I have a table which has the following columns: Date, AcctId, CustID, BackupID, Logins, Amount. For a given Date, an AcctID can more than one CustIDs, but I want to assign a singular CustID to an AcctID based on the value of Logins.
i.e.:
If Cust1 has more Logins than Cust2 for the given Date and AcctID then CustID should have Cust1 as value.
If Cust1 logins = Cust2 logins then CustID should have BackupID value.
I then want to add the Amount for the given Date, AcctID.

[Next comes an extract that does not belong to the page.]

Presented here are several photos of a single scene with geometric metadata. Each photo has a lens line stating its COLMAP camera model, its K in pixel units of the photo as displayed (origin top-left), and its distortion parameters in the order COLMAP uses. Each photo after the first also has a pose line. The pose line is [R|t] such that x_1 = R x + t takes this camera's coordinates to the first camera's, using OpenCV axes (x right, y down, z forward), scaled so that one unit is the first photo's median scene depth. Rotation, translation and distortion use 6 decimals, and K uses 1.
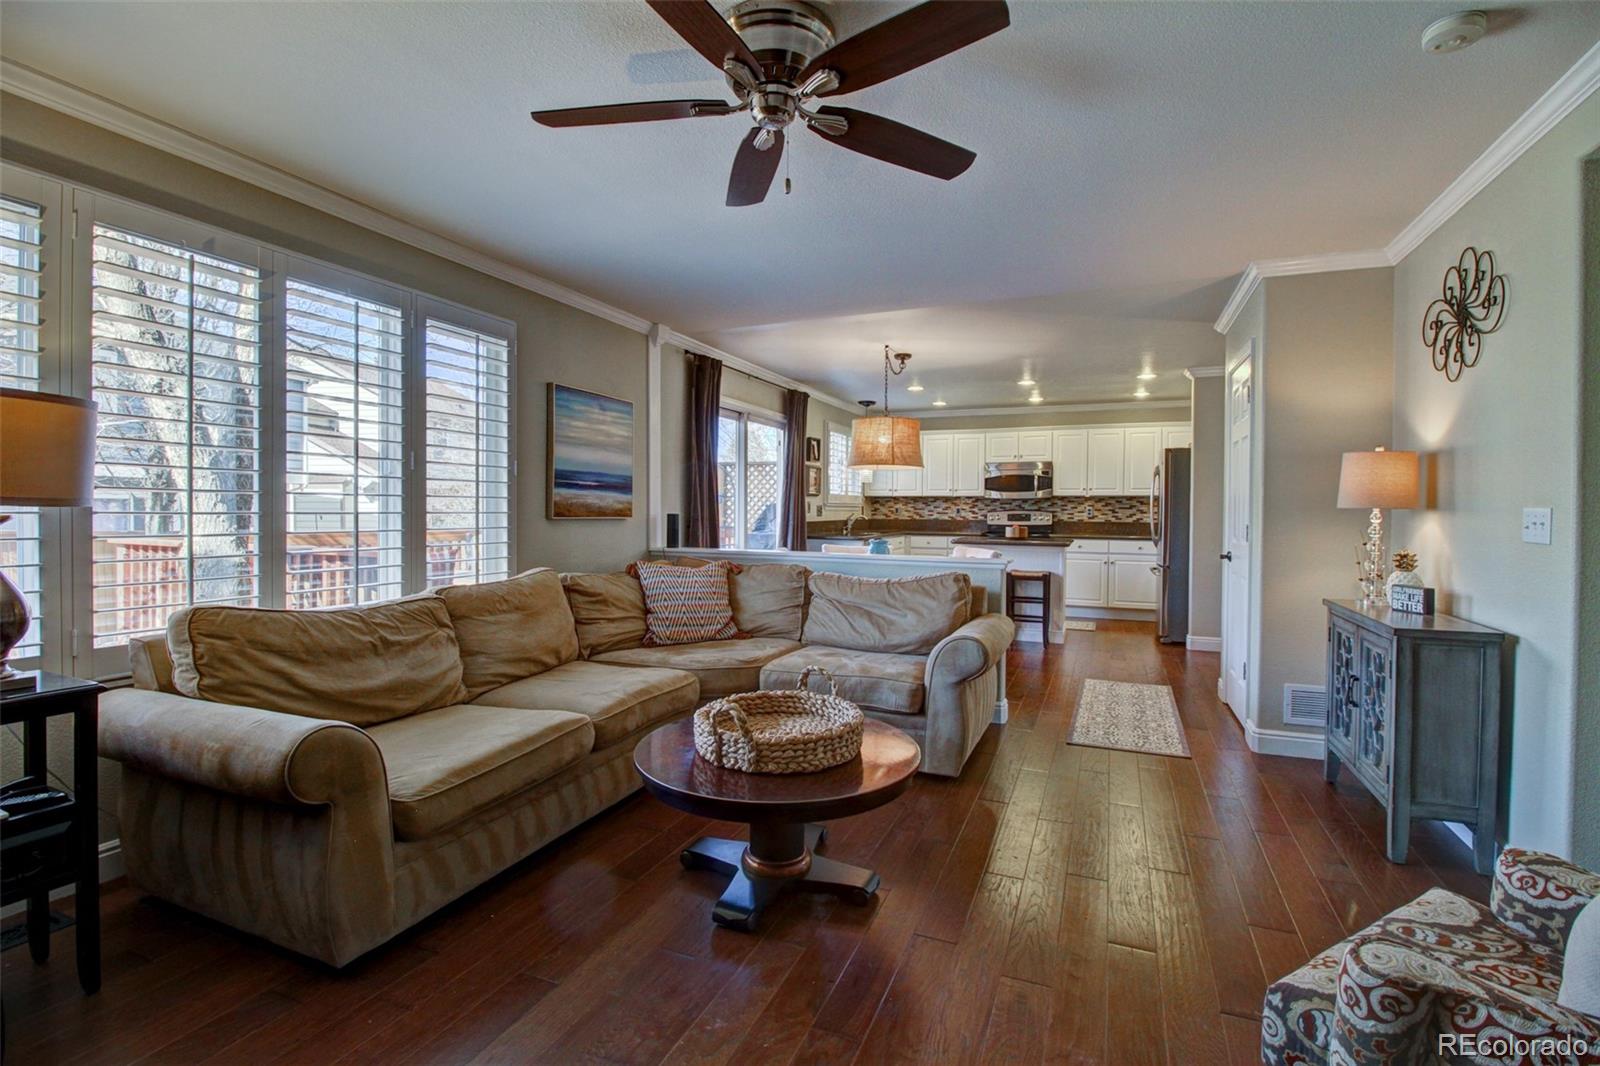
lens RADIAL K [[738.9, 0, 792.5], [0, 738.9, 522.3], [0, 0, 1]] dist [-0.003714, -0.000970]
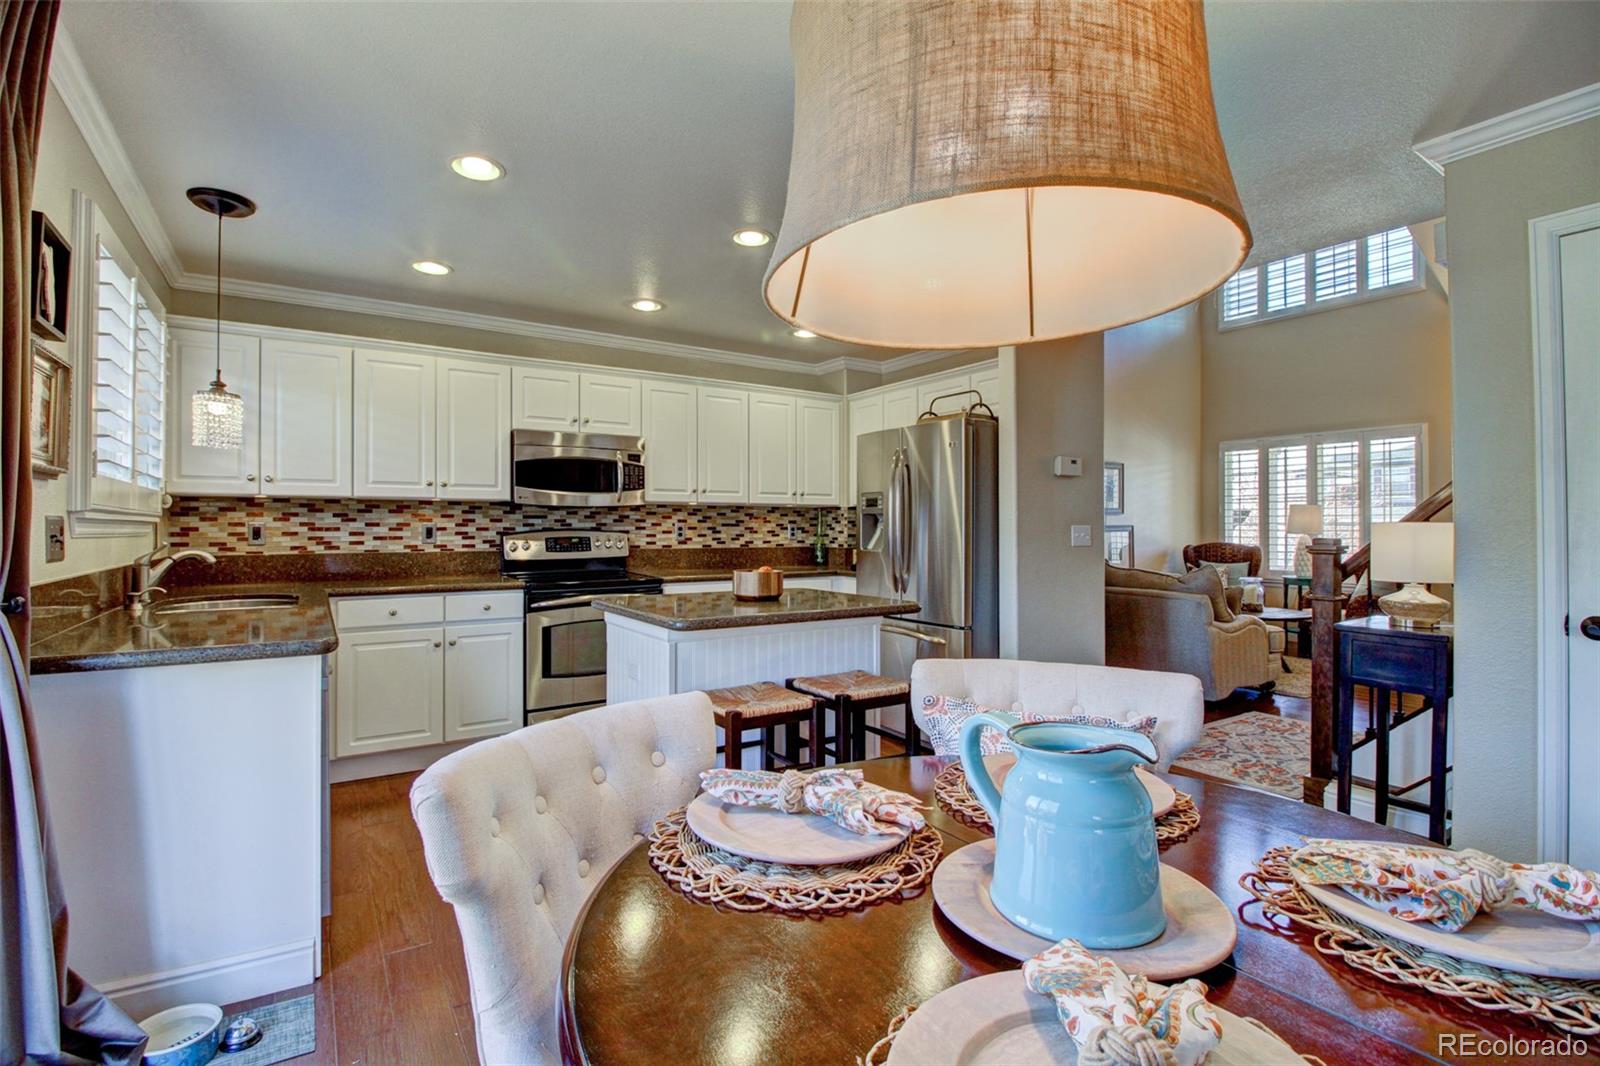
lens RADIAL K [[738.9, 0, 792.5], [0, 738.9, 522.3], [0, 0, 1]] dist [-0.003714, -0.000970]
pose [[0.553636, 0.000347, 0.832759, -0.029422], [0.020105, 0.999703, -0.013783, -0.011580], [-0.832516, 0.024373, 0.553464, 0.607195]]
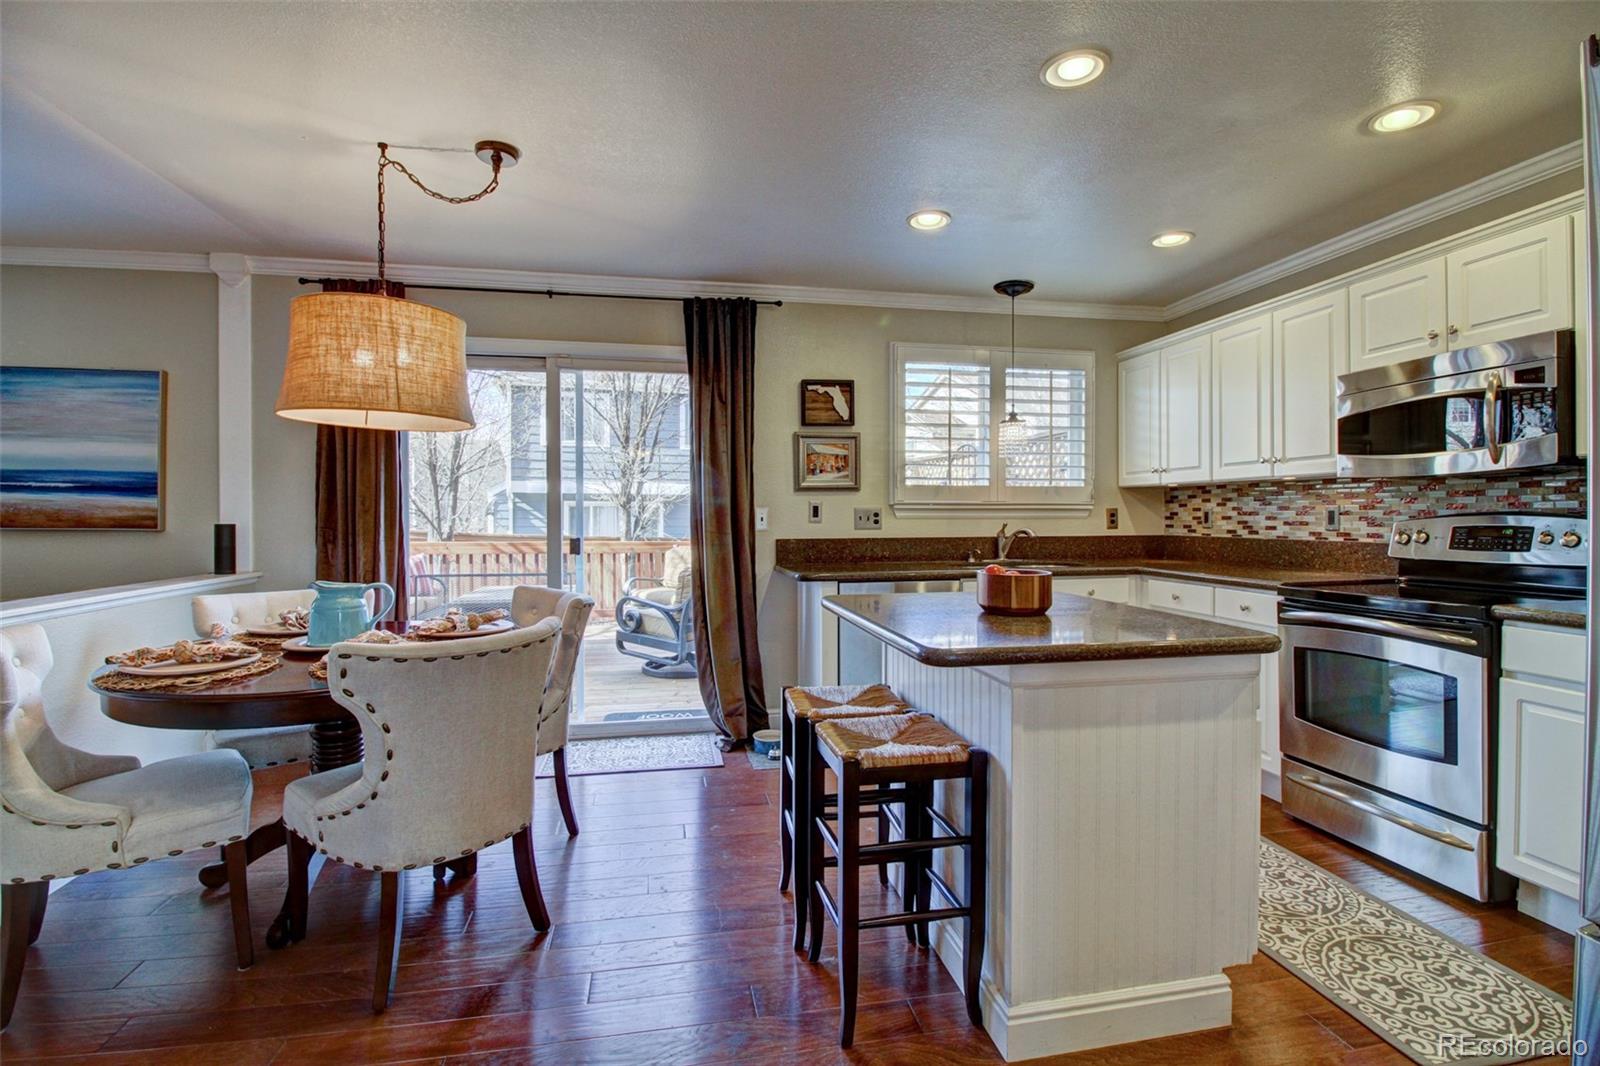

Can anybody help with logic? I tried self join but probably not thinking it the right way.
Advertisement
Answer
You can implement your rules using aggregation and window functions:
select acctid, date,
(case when count(*) = 1 then min(custid)
else min(backupid)
end) as imputed_customer
from (select acctid, date, min(backupid) as backupid, custid,
count(*) as cnt,
rank() over (partition by acctid, date order by count(*) desc) as seqnum
from t
group by acctid, date
) ad
where seqnum = 1
group by acctid, date;
The subquery aggregates the data by acctid, date, and custid. It also ranks the custids for a given acct/date combination.
The outer query then says:
- If there is only one maximum
custid, then use that. - Otherwise use the
backupid.
Note that if there are multiple backupid on a given acctid/date combination, then an arbitrary one is used.